# Lab 3: Recursion and Midterm Review lab03.zip

Due at 11:59pm on Friday, 09/15/2017.

## Starter Files

Download lab03.zip. Inside the archive, you will find starter files for the questions in this lab, along with a copy of the Ok autograder.

## Submission

By the end of this lab, you should have submitted the lab with `python3 ok --submit`. You may submit more than once before the deadline; only the final submission will be graded. Check that you have successfully submitted your code on okpy.org.

• Questions 1 through 3 must be completed in order to receive credit for this lab. Starter code for these questions is in lab03.py.
• Questions 4 through 10 are optional. It is recommended that you complete these problems on your own time. Starter code for these questions is in the lab03_extra.py file.

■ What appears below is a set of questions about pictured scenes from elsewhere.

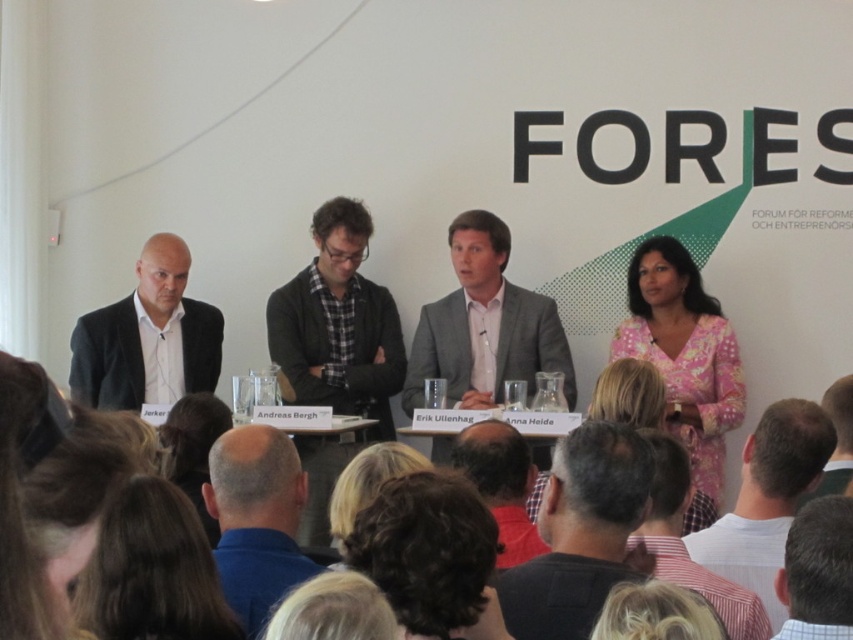
You are an event photographer at the FORE forum. You need to ensure that all panelists are visible in the group photo. The pink floral dress at right and the dark brown curly hair at lower center are two of the panelists. Since the camera has a limited focus range, which panelist should you prioritize positioning closer to the center to ensure visibility?

The pink floral dress at right should be positioned closer to the center because its width is larger than the dark brown curly hair at lower center, making it more likely to be partially obscured if not centered.

You are an event photographer at the FORE forum. You need to capture a closeup shot of the dark gray shirt at center and the dark brown hair at lower center. Which one would you need to zoom in more on to get a clear image?

The dark gray shirt at center is larger in size than the dark brown hair at lower center, so you would need to zoom in more on the dark brown hair at lower center to get a clear image.

You are a photographer at the event and want to capture a photo that includes both the panelists and the backdrop text. You notice two points of interest marked as point 1 at coordinates (735, 385) and point 2 at coordinates (399, 592). Which point is closer to the camera, and how does this affect your framing?

Point 1 at coordinates (735, 385) is closer to the camera than point 2 at coordinates (399, 592). This means when framing, the panelists near point 1 will appear larger and more prominent in the foreground, while the backdrop text near point 2 will be slightly smaller and further back, creating depth in the image.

Note: When you submit, the autograder will run tests for all questions, including the optional questions. As long as you pass the tests for the required questions, you will receive credit.

# Topics

Consult this section if you need a refresher on the material for this lab. It's okay to skip directly to the questions and refer back here should you get stuck.

## Recursion

A recursive function is a function that calls itself in its body, either directly or indirectly. Recursive functions have three important components:

1. Base case(s), the simplest possible form of the problem you're trying to solve.
2. Recursive case(s), where the function calls itself with a simpler argument as part of the computation.
3. Using the recursive calls to solve the full problem.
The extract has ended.